Taking Strategic Risks in Space

Originally Published May 6, 2018

We launched a mission to Mars on Saturday, a risky mission – humanity’s record to land on Mars is only 40%. In fact, the US is the only country to ever successfully accomplish a landing and surface operation on this planet.

We think and talk a lot about risk at NASA. We are an agency whose very purpose implies that we *have* to take risks – do things that nobody has ever done before. NASA processes are built around that, have been successfully implemented many times, and have evolved as we learn. And, it has not all been great!

Robert Lightfoot, in his last speech as outgoing Acting Administrator told his audience that NASA needs to reconsider how we take risks, and do so deliberately and with focus. I think that everybody who works on big projects – especially for and within NASA. You can read full the full remarks on NASA’s website.

Here is what I learned about taking risk from the helm of NASA Science and during my career in innovation as a whole:

1) Innovation and iteration always go together. The kicker: to an outsider, especially one who is not innovative, iteration looks like failure. Yet, the world of innovation is not a linear world imagined in many management courses in highly ranked schools, and the most detailed plan does not imply the most progress – perhaps the opposite is true. But, most stakeholders do not understand this.

2) “Pounding risks flat” has opportunity cost, and they are often not part of the discussion. Yes, we can chase every option of failure we can think of, but that has real costs and slows us down. What are we *not* doing during this process? What are we missing by going slower?

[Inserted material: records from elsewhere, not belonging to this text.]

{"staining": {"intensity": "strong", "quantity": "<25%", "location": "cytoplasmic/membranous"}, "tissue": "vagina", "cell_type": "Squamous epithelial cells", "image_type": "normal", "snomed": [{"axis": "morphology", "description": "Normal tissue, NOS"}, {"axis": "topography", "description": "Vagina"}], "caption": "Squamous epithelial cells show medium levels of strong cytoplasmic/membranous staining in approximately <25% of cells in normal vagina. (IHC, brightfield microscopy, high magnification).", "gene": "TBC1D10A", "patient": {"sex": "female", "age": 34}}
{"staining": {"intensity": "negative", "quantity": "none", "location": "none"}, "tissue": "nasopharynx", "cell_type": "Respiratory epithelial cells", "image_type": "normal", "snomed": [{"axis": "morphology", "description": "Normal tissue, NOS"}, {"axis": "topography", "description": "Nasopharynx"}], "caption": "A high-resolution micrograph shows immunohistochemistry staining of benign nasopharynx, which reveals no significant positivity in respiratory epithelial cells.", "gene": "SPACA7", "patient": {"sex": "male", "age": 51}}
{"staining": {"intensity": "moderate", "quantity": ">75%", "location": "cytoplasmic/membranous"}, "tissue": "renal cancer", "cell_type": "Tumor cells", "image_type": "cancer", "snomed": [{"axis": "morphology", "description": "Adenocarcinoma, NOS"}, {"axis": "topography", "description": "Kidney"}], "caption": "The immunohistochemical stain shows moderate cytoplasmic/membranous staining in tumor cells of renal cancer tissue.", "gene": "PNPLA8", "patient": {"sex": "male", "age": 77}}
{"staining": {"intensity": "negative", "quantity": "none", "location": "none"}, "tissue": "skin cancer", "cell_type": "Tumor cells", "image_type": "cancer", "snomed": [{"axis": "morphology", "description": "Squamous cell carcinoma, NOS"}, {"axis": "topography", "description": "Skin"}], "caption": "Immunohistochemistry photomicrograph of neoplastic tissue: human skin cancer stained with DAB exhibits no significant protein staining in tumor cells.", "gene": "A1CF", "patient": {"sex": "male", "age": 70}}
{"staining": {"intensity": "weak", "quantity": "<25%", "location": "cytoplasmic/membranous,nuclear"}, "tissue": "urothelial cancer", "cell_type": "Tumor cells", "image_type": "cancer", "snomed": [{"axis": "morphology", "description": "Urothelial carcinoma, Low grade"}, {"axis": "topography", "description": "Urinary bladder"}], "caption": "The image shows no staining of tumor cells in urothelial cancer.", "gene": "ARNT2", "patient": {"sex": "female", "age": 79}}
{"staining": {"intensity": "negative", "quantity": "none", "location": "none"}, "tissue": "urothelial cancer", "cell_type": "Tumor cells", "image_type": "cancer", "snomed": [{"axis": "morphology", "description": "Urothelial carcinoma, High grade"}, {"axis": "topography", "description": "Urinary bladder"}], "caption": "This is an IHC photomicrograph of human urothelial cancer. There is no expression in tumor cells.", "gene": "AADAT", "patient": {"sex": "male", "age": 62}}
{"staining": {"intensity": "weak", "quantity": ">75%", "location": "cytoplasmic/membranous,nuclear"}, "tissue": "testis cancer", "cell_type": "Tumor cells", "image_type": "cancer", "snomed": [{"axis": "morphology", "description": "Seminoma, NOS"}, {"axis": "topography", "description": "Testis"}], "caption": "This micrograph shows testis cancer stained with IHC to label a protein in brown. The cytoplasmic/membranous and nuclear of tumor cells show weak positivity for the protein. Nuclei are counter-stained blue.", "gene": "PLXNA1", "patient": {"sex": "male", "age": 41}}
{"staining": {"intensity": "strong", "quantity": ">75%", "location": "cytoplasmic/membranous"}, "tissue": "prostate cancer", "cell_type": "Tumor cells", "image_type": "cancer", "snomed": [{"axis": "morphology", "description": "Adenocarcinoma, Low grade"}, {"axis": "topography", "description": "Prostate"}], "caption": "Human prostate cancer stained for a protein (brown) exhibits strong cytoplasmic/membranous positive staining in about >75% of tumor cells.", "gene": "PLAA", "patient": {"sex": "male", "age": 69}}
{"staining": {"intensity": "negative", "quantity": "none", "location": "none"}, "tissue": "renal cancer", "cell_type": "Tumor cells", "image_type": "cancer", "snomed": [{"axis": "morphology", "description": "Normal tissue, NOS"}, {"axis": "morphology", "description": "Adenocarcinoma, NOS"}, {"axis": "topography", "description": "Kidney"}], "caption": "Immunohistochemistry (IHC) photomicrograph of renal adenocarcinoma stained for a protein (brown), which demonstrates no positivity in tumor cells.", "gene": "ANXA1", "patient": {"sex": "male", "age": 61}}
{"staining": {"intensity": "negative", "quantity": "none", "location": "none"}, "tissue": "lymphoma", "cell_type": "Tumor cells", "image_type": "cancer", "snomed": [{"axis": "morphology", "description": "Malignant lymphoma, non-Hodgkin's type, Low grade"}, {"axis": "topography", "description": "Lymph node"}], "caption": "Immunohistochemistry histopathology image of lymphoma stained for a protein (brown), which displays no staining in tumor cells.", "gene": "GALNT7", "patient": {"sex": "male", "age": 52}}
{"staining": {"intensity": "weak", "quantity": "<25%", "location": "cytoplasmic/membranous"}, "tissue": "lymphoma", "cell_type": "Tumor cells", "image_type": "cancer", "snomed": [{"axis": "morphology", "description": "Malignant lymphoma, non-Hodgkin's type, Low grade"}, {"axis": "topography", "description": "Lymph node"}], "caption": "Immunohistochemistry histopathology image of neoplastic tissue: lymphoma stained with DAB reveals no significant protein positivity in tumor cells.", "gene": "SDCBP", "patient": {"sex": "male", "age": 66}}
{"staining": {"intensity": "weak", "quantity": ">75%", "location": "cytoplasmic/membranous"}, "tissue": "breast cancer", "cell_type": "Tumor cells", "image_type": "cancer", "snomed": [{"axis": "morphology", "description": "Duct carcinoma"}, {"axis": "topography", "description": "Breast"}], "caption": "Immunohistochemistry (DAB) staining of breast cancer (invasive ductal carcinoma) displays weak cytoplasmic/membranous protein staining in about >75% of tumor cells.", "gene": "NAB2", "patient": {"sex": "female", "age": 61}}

3) Process does not eliminate the need for sound judgment and deep skill. Of the 10 signatures supporting a decision, how many indicate a detailed understanding and focus on the issue? These are the only signatures that count!

4) The best decisions are the ones scrutinized by great people with a diversity of view-points. Yes – innovative decisions require tension in the team. That implies a strong focus on talent and career growth and experiences. How do we attract and enable growth of our top talent? How do we learn from other stakeholders, such as commercial companies or other innovators?

5) Projects, like investments, should have a portfolio approach when it comes to risk. We need parts of the project portfolio where we focus on experimenting and learning. Because of that, we at NASA Science recently changed the way we manage lower cost science missions to include less oversight, fewer reviews, and higher speed. We are thus creating elements in our portfolio where we can take more risks and learn from innovators outside of the agency.

6) Finally, managing risk is a leadership challenge. Lacking risk tolerance is not the fault of our engineers and lower level managers, nor those tasked with risk assessment, but a reflection of values and ambition driving leadership. So, what are we saying about our projects, about risks? How do we react to iterations/learning experiences when they happen in our organization?

In summary, taking risks is a necessary ingredient of innovation and leadership! Thus, how we handle risk needs to remain a topic of discussion not just focused on “the how”, but also “the what” and “the why”!